Regardless of when the NSA actually did discover the vulnerability, recent reports certainly did not help the agency claim ignorance this time around. In the midst of the ongoing NSA disclosures first published to the web last year by journalists working with former contractor Edward Snowden, the US intelligence community has been accused of exploiting other security vulnerabilities to hack the computers and correspondence of targets. RT has previously linked the NSA to French exploit-merchants Vupen, and last December a review panel assembled to assess the agency’s abilities said that the NSA must avoid stockpiling so-called “zero-day” exploits and instead disclose them to the security community to be promptly patched.
“Eliminating the vulnerabilities — ‘patching’ them — strengthens the security of US government, critical infrastructure, and other computer systems,” the group urged President Barack Obama.
But in the statement released by the White House after word of the exploit surfaced last week and copied by the ODNI, the US government said it would have apparently handled Heartbleed differently than the other exploits it’s been accused of implementing in cyberattacks.
Nevertheless, some now say that the NSA is the only one to blame if the US government was, in fact, in the dark ahead of the April 9 announcement. According to Sasso, American Civil Liberties Union technologist Chris Soghoian said that American cyber firms are likely hesitant to share information with the NSA after it became clear in the wake of the first Snowden leaks that the agency will risk undermining the security of the entire internet if it means it can use an exploit to hone in on a high-value intelligence target.
"I suspect that over the past eight months, many companies have taken a real hard look at their existing policies about tipping off the US government," he said. "That's the price you pay when you're acting like an out-of-control offensive adversary."
Soghoian’s comments mirror remarks made in late 2012 by computer hacker Andrew Auernheimer, who shortly after was sentenced to spend 41 months in prison after disclosing a security vulnerability on the servers of AT&T that allowed him to access the email addresses of 114,000 Apple iPad owners. Last week, the Third Circuit Court of Appeals vacated that conviction.

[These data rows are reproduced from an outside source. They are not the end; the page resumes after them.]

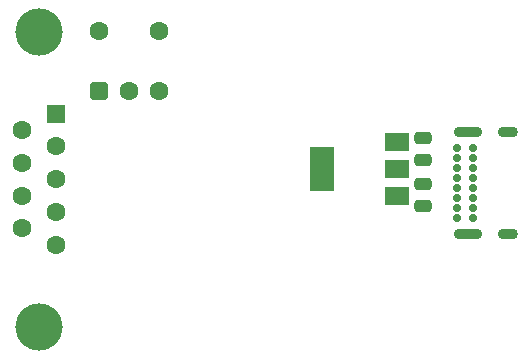
<source format=gbr>
%TF.GenerationSoftware,KiCad,Pcbnew,(6.0.2)*%
%TF.CreationDate,2022-11-22T23:48:31+01:00*%
%TF.ProjectId,CANap_,43414e61-70e9-42e6-9b69-6361645f7063,rev?*%
%TF.SameCoordinates,Original*%
%TF.FileFunction,Soldermask,Bot*%
%TF.FilePolarity,Negative*%
%FSLAX46Y46*%
G04 Gerber Fmt 4.6, Leading zero omitted, Abs format (unit mm)*
G04 Created by KiCad (PCBNEW (6.0.2)) date 2022-11-22 23:48:31*
%MOMM*%
%LPD*%
G01*
G04 APERTURE LIST*
G04 Aperture macros list*
%AMRoundRect*
0 Rectangle with rounded corners*
0 $1 Rounding radius*
0 $2 $3 $4 $5 $6 $7 $8 $9 X,Y pos of 4 corners*
0 Add a 4 corners polygon primitive as box body*
4,1,4,$2,$3,$4,$5,$6,$7,$8,$9,$2,$3,0*
0 Add four circle primitives for the rounded corners*
1,1,$1+$1,$2,$3*
1,1,$1+$1,$4,$5*
1,1,$1+$1,$6,$7*
1,1,$1+$1,$8,$9*
0 Add four rect primitives between the rounded corners*
20,1,$1+$1,$2,$3,$4,$5,0*
20,1,$1+$1,$4,$5,$6,$7,0*
20,1,$1+$1,$6,$7,$8,$9,0*
20,1,$1+$1,$8,$9,$2,$3,0*%
G04 Aperture macros list end*
%ADD10C,4.000000*%
%ADD11R,1.600000X1.600000*%
%ADD12C,1.600000*%
%ADD13RoundRect,0.400000X-0.400000X0.400000X-0.400000X-0.400000X0.400000X-0.400000X0.400000X0.400000X0*%
%ADD14C,0.700000*%
%ADD15O,2.400000X0.900000*%
%ADD16O,1.700000X0.900000*%
%ADD17RoundRect,0.250000X-0.475000X0.250000X-0.475000X-0.250000X0.475000X-0.250000X0.475000X0.250000X0*%
%ADD18R,2.000000X1.500000*%
%ADD19R,2.000000X3.800000*%
%ADD20RoundRect,0.250000X0.475000X-0.250000X0.475000X0.250000X-0.475000X0.250000X-0.475000X-0.250000X0*%
G04 APERTURE END LIST*
D10*
%TO.C,J2*%
X138460331Y-70490000D03*
X138460331Y-95490000D03*
D11*
X139880331Y-77450000D03*
D12*
X139880331Y-80220000D03*
X139880331Y-82990000D03*
X139880331Y-85760000D03*
X139880331Y-88530000D03*
X137040331Y-78835000D03*
X137040331Y-81605000D03*
X137040331Y-84375000D03*
X137040331Y-87145000D03*
%TD*%
%TO.C,SW2*%
X143560000Y-70410000D03*
X148640000Y-70410000D03*
D13*
X143560000Y-75490000D03*
D12*
X146100000Y-75490000D03*
X148640000Y-75490000D03*
%TD*%
D14*
%TO.C,J1*%
X173850000Y-80350000D03*
X173850000Y-81200000D03*
X173850000Y-82050000D03*
X173850000Y-82900000D03*
X173850000Y-83750000D03*
X173850000Y-84600000D03*
X173850000Y-85450000D03*
X173850000Y-86300000D03*
X175200000Y-86300000D03*
X175200000Y-85450000D03*
X175200000Y-84600000D03*
X175200000Y-83750000D03*
X175200000Y-82900000D03*
X175200000Y-82050000D03*
X175200000Y-81200000D03*
X175200000Y-80350000D03*
D15*
X174830000Y-79000000D03*
D16*
X178210000Y-87650000D03*
X178210000Y-79000000D03*
D15*
X174830000Y-87650000D03*
%TD*%
D17*
%TO.C,C2*%
X171018750Y-79468750D03*
X171018750Y-81368750D03*
%TD*%
D18*
%TO.C,U1*%
X168768750Y-79818750D03*
X168768750Y-82118750D03*
D19*
X162468750Y-82118750D03*
D18*
X168768750Y-84418750D03*
%TD*%
D20*
%TO.C,C1*%
X171018750Y-83368750D03*
X171018750Y-85268750D03*
%TD*%
M02*

</source>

“It’s not unheard of for governments, including that of the US, to use exploits to gather both foreign and domestic intelligence,” he wrote at the time for an op-ed published in Wired. “In an age of rampant cyber espionage and crackdowns on dissidents, the only ethical place to take your zero-day is to someone who will use it in the interests of social justice. And that’s not the vendor, the governments, or the corporations — it’s the individuals.”